The focus on consumer advertising seems to have paid off, even in the poor economy. House said consumer ads increased slightly this year, with new advertisers like Flomax, Frito Lay, Michelob and Victoria's Secret.
"The goal of our new rates is to take market share from competitors and grow revenues from advertisers who value The Journal most," House said.
But don't count one of its competitors, The New York Times, as being too worried that consumer advertising will flow from The Times to The Journal.

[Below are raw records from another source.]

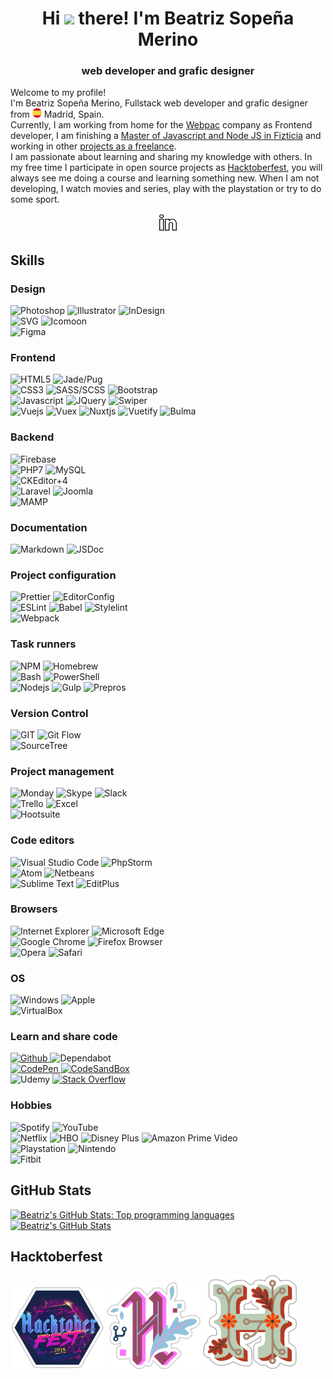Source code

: <div align="center">
	<h1>
		Hi <img src="https://media.giphy.com/media/hvRJCLFzcasrR4ia7z/giphy.gif" width="25px"> there! I'm Beatriz Sopeña Merino
	</h1>
	<h3>
		web developer and grafic designer
	</h3>
</div>


<div id="description">
	<div>
		<p>
			Welcome to my profile!
			<br>
			I'm Beatriz Sopeña Merino, Fullstack web developer and grafic designer from <img src="./README/images/icons/flag-es.svg" alt="Spain" width="15px"> Madrid, Spain.
			<br>
			Currently, I am working from home for the <a href="https://www.webpac.com/" target="_blank" rel="noopener noreferrer">Webpac</a> company as Frontend developer, I am finishing a <a href="https://github.com/beatrizsmerino/exercises-javascript-node" target="_blank" rel="noopener noreferrer">Master of Javascript and Node JS in Fizticia</a> and working in other <a href="https://www.crcanine.com/" target="_blank" rel="noopener noreferrer">projects as a freelance</a>.
			<br>
			I am passionate about learning and sharing my knowledge with others. In my free time I participate in open source projects as <a href="https://hacktoberfest.digitalocean.com/" target="_blank" rel="noopener noreferrer">Hacktoberfest</a>, you will always see me doing a course and learning something new. When I am not developing, I watch movies and series, play with the playstation or try to do some sport.
		</p>
	</div>
	<div align="center">
		<p>
			<a href="https://www.linkedin.com/in/beatrizsmerino/" target="_blank" rel="noopener noreferrer">
				<img src="./README/images/icons/linkedin.gif" alt="Beatriz`s Linkedin" width="30px"/>
			</a>
		</p>
	</div>
</div>


<div id="skills">
	<h2>
		Skills
	</h2>
	<div id="design">
		<h3>
			Design
		</h3>
		<p>
			<img src="https://img.shields.io/badge/-Photoshop-31A8FF?style=for-the-badge&logo=Adobe-Photoshop&logoColor=FFFFFF" alt="Photoshop" />
			<img src="https://img.shields.io/badge/-Illustrator-FF9A00?style=for-the-badge&logo=Adobe-Illustrator&logoColor=FFFFFF" alt="Illustrator" />
			<img src="https://img.shields.io/badge/-InDesign-EE3D8F?style=for-the-badge&logo=Adobe-InDesign&logoColor=FFFFFF" alt="InDesign" />
			<br>
			<img src="https://img.shields.io/badge/-SVG-F6AB3A?style=for-the-badge&logo=svg&logoColor=000000" alt="SVG" />
			<img src="https://img.shields.io/badge/-Icomoon-825794?&style=for-the-badge&logo=Icomoon&logoColor=FFFFFF" alt="Icomoon" />
			<br>
			<img src="https://img.shields.io/badge/-Figma-F24E1D?&style=for-the-badge&logo=Figma&logoColor=FFFFFF" alt="Figma" />
		</p>
	</div>
	<div id="frontend">
		<h3>
			Frontend
		</h3>
		<p>
			<img src="https://img.shields.io/badge/-HTML5-E34F26?style=for-the-badge&logo=html5&logoColor=FFFFFF" alt="HTML5" />
			<img src="https://img.shields.io/badge/-JADE/PUG-A86454?style=for-the-badge&logo=Pug&logoColor=FFFFFF" alt="Jade/Pug" />
			<br>
			<img src="https://img.shields.io/badge/-Css3-2173F6?style=for-the-badge&logo=css3&logoColor=FFFFFF" alt="CSS3" />
			<img src="https://img.shields.io/badge/-SASS/SCSS-CC6699?style=for-the-badge&logo=sass&logoColor=FFFFFF" alt="SASS/SCSS" />
			<img src="https://img.shields.io/badge/-Bootstrap-7952B3?style=for-the-badge&logo=Bootstrap&logoColor=FFFFFF" alt="Bootstrap" />
			<br>
			<img src="https://img.shields.io/badge/-Javascript-F7DF1E?style=for-the-badge&logo=javascript&logoColor=000000" alt="Javascript" />
			<img src="https://img.shields.io/badge/-JQuery-183353?style=for-the-badge&logo=JQuery&logoColor=FFFFFF" alt="JQuery" />
			<img src="https://img.shields.io/badge/-Swiper-6332F6?style=for-the-badge&logo=Swiper&logoColor=FFFFFF" alt="Swiper" />
			<br>
			<img src="https://img.shields.io/badge/-Vue-3FB280?style=for-the-badge&logo=Vue.js&logoColor=FFFFFF" alt="Vuejs" />
			<img src="https://img.shields.io/badge/-Vuex-3FB280?style=for-the-badge&logo=Vuex&logoColor=FFFFFF" alt="Vuex" />
			<img src="https://img.shields.io/badge/-Nuxt-00DC82?style=for-the-badge&logo=Nuxt.js&logoColor=FFFFFF" alt="Nuxtjs" />
			<img src="https://img.shields.io/badge/-Vuetify-1867C0?style=for-the-badge&logo=Vuetify&logoColor=FFFFFF" alt="Vuetify" />
			<img src="https://img.shields.io/badge/-Bulma-00D1B2?style=for-the-badge&logo=Bulma&logoColor=FFFFFF" alt="Bulma" />
		</div>
	</div>
	<div id="backend">
		<h3>
			Backend
		</h3>
		<p>
			<img src="https://img.shields.io/badge/-Firebase-FFCA28?style=for-the-badge&logo=firebase&logoColor=333333" alt="Firebase" />
			<br>
			<img src="https://img.shields.io/badge/-PHP7-5F82BB?style=for-the-badge&logo=PHP&logoColor=FFFFFF" alt="PHP7" />
			<img src="https://img.shields.io/badge/-MySQL-F29111?style=for-the-badge&logo=MySQL&logoColor=FFFFFF" alt="MySQL" />
			<br>
			<img src="https://img.shields.io/badge/-CKEditor 4-0287D0?style=for-the-badge&logo=CKEditor+4&logoColor=FFFFFF" alt="CKEditor+4" />
			<br>
			<img src="https://img.shields.io/badge/-Laravel-FF2D20?style=for-the-badge&logo=Laravel&logoColor=FFFFFF" alt="Laravel" />
			<img src="https://img.shields.io/badge/-Joomla-2E739E?style=for-the-badge&logo=Joomla&logoColor=FFFFFF" alt="Joomla" />
			<br>
			<img src="https://img.shields.io/badge/-Mamp-707072?style=for-the-badge&logo=MAMP&logoColor=FFFFFF" alt="MAMP" />
		</p>
	</div>
	<div id="project-configuration">
		<h3>
			Documentation
		</h3>
		<p>
			<img src="https://img.shields.io/badge/-Markdown-000000?style=for-the-badge&logo=Markdown&logoColor=FFFFFF" alt="Markdown" />
			<img src="https://img.shields.io/badge/-JSDoc-006FBB?style=for-the-badge&logoColor=FFFFFF" alt="JSDoc" />
		</p>
	</div>
	<div id="project-configuration">
		<h3>
			Project configuration
		</h3>
		<p>
			<img src="https://img.shields.io/badge/-Prettier-1A2B34?style=for-the-badge&logo=prettier&logoColor=FFFFFF" alt="Prettier" />
			<img src="https://img.shields.io/badge/-EditorConfig-333333?style=for-the-badge&logo=EditorConfig&logoColor=FEFEFE" alt="EditorConfig" />
			<br>
			<img src="https://img.shields.io/badge/-ESLint-4B32C3?style=for-the-badge&logo=eslint&logoColor=FFFFFF" alt="ESLint" />
			<img src="https://img.shields.io/badge/-babel-F9DC3E?style=for-the-badge&logo=babel&logoColor=000000" alt="Babel" />
			<img src="https://img.shields.io/badge/-stylelint-263238?style=for-the-badge&logo=stylelint&logoColor=FFFFFF" alt="Stylelint" />
			<br>
			<img src="https://img.shields.io/badge/-Webpack-8DD6F9?style=for-the-badge&logo=Webpack&logoColor=333333" alt="Webpack" />
		</p>
	</div>
	<div id="task-runners">
		<h3>
			Task runners
		</h3>
		<p>
			<img src="https://img.shields.io/badge/-NPM-CB3837?style=for-the-badge&logo=npm&logoColor=FFFFFF" alt="NPM" />
			<img src="https://img.shields.io/badge/-Homebrew-FBB040?style=for-the-badge&logo=Homebrew&logoColor=333333" alt="Homebrew" />
			<br>
			<img src="https://img.shields.io/badge/Bash-3D4648?style=for-the-badge&logo=gnu-bash&logoColor=FFFFFF" alt="Bash" />
			<img src="https://img.shields.io/badge/PowerShell-5391FE?style=for-the-badge&logo=PowerShell&logoColor=FFFFFF" alt="PowerShell" />
			<br>
			<img src="https://img.shields.io/badge/-Nodejs-43853d?style=for-the-badge&logo=Node.js&logoColor=FFFFFF" alt="Nodejs" />
			<img src="https://img.shields.io/badge/-Gulp-D34A47?style=for-the-badge&logo=gulp&logoColor=FFFFFF" alt="Gulp" />
			<img src="https://img.shields.io/badge/-Prepros-00AACD?style=for-the-badge&logoColor=FFFFFF" alt="Prepros" />
		</p>
	</div>
	<div id="version-control">
		<h3>
			Version Control
		</h3>
		<p>
			<img src="https://img.shields.io/badge/-Git-F14E32?style=for-the-badge&logo=git&logoColor=FFFFFF" alt="GIT" />
			<img src="https://img.shields.io/badge/-Git Flow-0288A6?style=for-the-badge&logo=git&logoColor=FFFFFF" alt="Git Flow" />
			<br>
			<img src="https://img.shields.io/badge/-SourceTree-0047B3?style=for-the-badge&logo=Atlassian&logoColor=FFFFFF" alt="SourceTree" />
		</p>
	</div>
	<div id="project-management">
		<h3>
			Project management
		</h3>
		<p>
			<img src="https://img.shields.io/badge/-Monday-D80764?style=for-the-badge&logoColor=FFFFFF" alt="Monday" />
			<img src="https://img.shields.io/badge/-Skype-00AFF0?style=for-the-badge&logo=Skype&logoColor=FFFFFF" alt="Skype" />
			<img src="https://img.shields.io/badge/-Slack-4A154B?style=for-the-badge&logo=Slack&logoColor=FFFFFF" alt="Slack" />
			<br>
			<img src="https://img.shields.io/badge/-Trello-2D70C1?style=for-the-badge&logo=Trello&logoColor=FFFFFF" alt="Trello" />
			<img src="https://img.shields.io/badge/-Excel-217346?style=for-the-badge&logo=MicrosoftExcel&logoColor=FFFFFF" alt="Excel" />
			<br>
			<img src="https://img.shields.io/badge/-Hootsuite-143059?style=for-the-badge&logo=Hootsuite&logoColor=FFFFFF" alt="Hootsuite" />
		</p>
	</div>
	<div id="code-editors">
		<h3>
			Code editors
		</h3>
		<p>
			<img src="https://img.shields.io/badge/-Visual Studio Code-005BA4?style=for-the-badge&logo=Visual+Studio+Code&logoColor=FFFFFF" alt="Visual Studio Code" />
			<img src="https://img.shields.io/badge/-PhpStorm-7A59F7?style=for-the-badge&logo=JetBrains&logoColor=FFFFFF" alt="PhpStorm" />
			<br>
			<img src="https://img.shields.io/badge/-Atom-5CB4AF?style=for-the-badge&logo=Atom&logoColor=FFFFFF" alt="Atom" />
			<img src="https://img.shields.io/badge/-Netbeans-1B6AC6?style=for-the-badge&logo=ApacheNetBeansIDE&logoColor=FFFFFF" alt="Netbeans" />
			<br>
			<img src="https://img.shields.io/badge/-Sublime Text-222222?style=for-the-badge&logo=Sublime+Text&logoColor=FF9800" alt="Sublime Text" />
			<img src="https://img.shields.io/badge/-EditPlus-F95635?style=for-the-badge&logoColor=FFFFFF" alt="EditPlus" />
		</p>
	</div>
	<div id="browsers">
		<h3>
			Browsers
		</h3>
		<p>
			<img src="https://img.shields.io/badge/-Internet Explorer-0076D6?style=for-the-badge&logo=InternetExplorer&logoColor=FFFFFF" alt="Internet Explorer" />
			<img src="https://img.shields.io/badge/-Microsoft Edge-0078D7?style=for-the-badge&logo=MicrosoftEdge&logoColor=FFFFFF" alt="Microsoft Edge" />
			<br>
			<img src="https://img.shields.io/badge/-Google Chrome-4285F4?style=for-the-badge&logo=GoogleChrome&logoColor=FFFFFF" alt="Google Chrome" />
			<img src="https://img.shields.io/badge/-Firefox Browser-FF7139?style=for-the-badge&logo=FirefoxBrowser&logoColor=FFFFFF" alt="Firefox Browser" />
			<br>
			<img src="https://img.shields.io/badge/-Opera-FF1B2D?style=for-the-badge&logo=Opera&logoColor=FFFFFF" alt="Opera" />
			<img src="https://img.shields.io/badge/-Safari-000000?style=for-the-badge&logo=Safari&logoColor=FFFFFF" alt="Safari" />
		</p>
	</div>
	<div id="operating-system">
		<h3>
			OS
		</h3>
		<p>
			<img src="https://img.shields.io/badge/-Windows-0078D6?style=for-the-badge&logo=Windows&logoColor=FFFFFF" alt="Windows" />
			<img src="https://img.shields.io/badge/-Mac-999999?style=for-the-badge&logo=apple&logoColor=FFFFFF" alt="Apple" />
			<br>
			<img src="https://img.shields.io/badge/-VirtualBox-183A61?style=for-the-badge&logo=virtualbox&logoColor=FFFFFF" alt="VirtualBox" />
		</p>
	</div>
	<div id="learn-share-code">
		<h3>
			Learn and share code
		</h3>
		<p>
			<a href="https://github.com/beatrizsmerino" target="_blank" rel="noopener noreferrer">
				<img src="https://img.shields.io/badge/-Github-181717?style=for-the-badge&logo=Github&logoColor=FFFFFF" alt="Github" />
			</a>
			<img src="https://img.shields.io/badge/-Dependabot-025E8C?style=for-the-badge&logo=Dependabot&logoColor=FFFFFF" alt="Dependabot" />
			<br>
			<a href="https://codepen.io/beatrizsmerino/" target="_blank" rel="noopener noreferrer">
				<img src="https://img.shields.io/badge/-Codepen-47cf73?&style=for-the-badge&logo=Codepen&logoColor=FFFFFF" alt="CodePen" />
			</a>
			<a href="https://codesandbox.io/u/beatrizsmerino" target="_blank" rel="noopener noreferrer">
				<img src="https://img.shields.io/badge/-CodeSandBox-204056?style=for-the-badge&logo=CodeSandBox&logoColor=FFFFFF" alt="CodeSandBox" />
			</a>
			<br>
			<img src="https://img.shields.io/badge/-Udemy-EC5252?&style=for-the-badge&logo=Udemy&logoColor=FFFFFF" alt="Udemy" />
			<a href="https://stackoverflow.com/users/10855837/beatrizsmerino" target="_blank" rel="noopener noreferrer">
				<img src="https://img.shields.io/badge/-Stack Overflow-FE7A16?style=for-the-badge&logo=Stackoverflow&logoColor=FFFFFF" alt="Stack Overflow" />
			</a>
		</p>
	</div>
	<div id="hobbies">
		<h3>
			Hobbies
		</h3>
		<p>
			<img src="https://img.shields.io/badge/-Spotify-000000?&style=for-the-badge&message=Spotify&color=222222&logo=Spotify&logoColor=1ED760" alt="Spotify" />
			<img src="https://img.shields.io/badge/-YouTube-FF0000?&style=for-the-badge&logo=YouTube&logoColor=FFFFFF" alt="YouTube" />
			<br>
			<img src="https://img.shields.io/badge/-Netflix-E50914?&style=for-the-badge&logo=netflix&logoColor=FFFFFF" alt="Netflix" />
			<img src="https://img.shields.io/badge/-HBO-000000?&style=for-the-badge&logo=HBO&logoColor=FFFFFF" alt="HBO" />
			<img src="https://img.shields.io/badge/-DisneyPlus-214396?&style=for-the-badge&logo=Disney&logoColor=FFFFFF" alt="Disney Plus" />
			<img src="https://img.shields.io/badge/-Amazon Prime Video-0F79AF?&style=for-the-badge&logo=Amazon&?logoWidth=40&logoColor=FFFFFF" alt="Amazon Prime Video" />
			<br>
			<img src="https://img.shields.io/badge/-Playstation-003791?&style=for-the-badge&logo=Playstation&logoColor=FFFFFF" alt="Playstation" />
			<img src="https://img.shields.io/badge/-Nintendo-8F8F8F?&style=for-the-badge&logo=nintendo&logoColor=FFFFFF" alt="Nintendo" />
			<br>
			<img src="https://img.shields.io/badge/-Fitbit-00B0B9?&style=for-the-badge&logo=Fitbit&logoColor=FFFFFF" alt="Fitbit" />
		</p>
	</div>
</div>

<div id="github-stats">
	<h2>
		GitHub Stats
	</h2>
	<p>
		<a href="https://github.com/beatrizsmerino/" target="_blank" rel="noopener noreferrer">
			<img src="https://github-readme-stats.vercel.app/api/top-langs/?username=beatrizsmerino&hide=html&theme=vue-dark&show_icons=true"
				alt="Beatriz's GitHub Stats: Top programming languages"/>
		</a>
		<a href="https://github.com/beatrizsmerino/" target="_blank" rel="noopener noreferrer">
			<img src="https://github-readme-stats.vercel.app/api?username=beatrizsmerino&count_private=true&theme=vue-dark&show_icons=true"
				alt="Beatriz's GitHub Stats"/>
		</a>
	</p>
</div>


<div id="hacktoberfest">
	<h2>
		Hacktoberfest
	</h2>
	<p>
		<img src="./README/images/hacktoberfest/hacktoberfest-2019.png" alt="Hacktoberfest 2019" width="150px"/>
		<img src="./README/images/hacktoberfest/hacktoberfest-2020.png" alt="Hacktoberfest 2020" width="150px"/>
		<img src="./README/images/hacktoberfest/hacktoberfest-2021.png" alt="Hacktoberfest 2021" width="150px"/>
	</p>
</div>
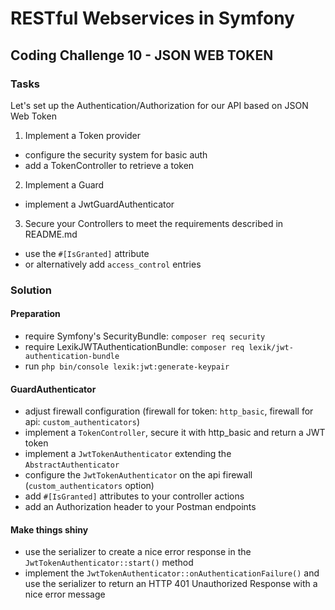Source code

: # RESTful Webservices in Symfony

## Coding Challenge 10 - JSON WEB TOKEN

### Tasks

Let's set up the Authentication/Authorization for our API based on JSON Web Token

1. Implement a Token provider

- configure the security system for basic auth
- add a TokenController to retrieve a token

2. Implement a Guard

- implement a JwtGuardAuthenticator

3. Secure your Controllers to meet the requirements described in README.md

- use the `#[IsGranted]` attribute
- or alternatively add `access_control` entries

### Solution

#### Preparation

- require Symfony's SecurityBundle: `composer req security`
- require LexikJWTAuthenticationBundle: `composer req lexik/jwt-authentication-bundle`
- run `php bin/console lexik:jwt:generate-keypair`

#### GuardAuthenticator

- adjust firewall configuration (firewall for token: `http_basic`, firewall for api: `custom_authenticators`)
- implement a `TokenController`, secure it with http_basic and return a JWT token
- implement a `JwtTokenAuthenticator` extending the `AbstractAuthenticator`
- configure the `JwtTokenAuthenticator` on the api firewall (`custom_authenticators` option)
- add `#[IsGranted]` attributes to your controller actions
- add an Authorization header to your Postman endpoints

#### Make things shiny

- use the serializer to create a nice error response in the `JwtTokenAuthenticator::start()` method
- implement the `JwtTokenAuthenticator::onAuthenticationFailure()` and use the serializer to return an
  HTTP 401 Unauthorized Response with a nice error message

Janet Robinson, publisher of The New York Times, told MediaDailyNews on Tuesday afternoon that she didn't think The Times would lose consumer ad market share to The Journal.
"We are in a very advantageous position," Robinson said. According to CMR, The New York Times has a decided lead in market share for display advertising among the three national newspapers. The Times has 49 percent of the market, a 10 percent increase since 1998. The Wall Street Journal has seen its share fall from 39 percent in 1998 to 31 percent in 2003. USA Today's display-advertising market share has dropped 2 percent since 1998 to 20 percent in 2003.
The New York Times' 2004 increase in rates of 5.8 percent is slightly below the 2003 increase, which was around 6 percent. The Times has a 25 percent premium on color advertising, which is also a growing part of its business.
Color premium revenue rose from $6 million in 1997 to a projected $62 million in 2003, which is an increase of 44 percent over 2002. Fractional color, a capacity that was fully implemented last year, rose to $9.9 million in premium revenues so far in 2003 and $14.6 million since January 2002.
USA Today Publisher Craig Moon told the MediaDailyNews on Tuesday afternoon that his paper's ad rates would rise 8 percent in 2004.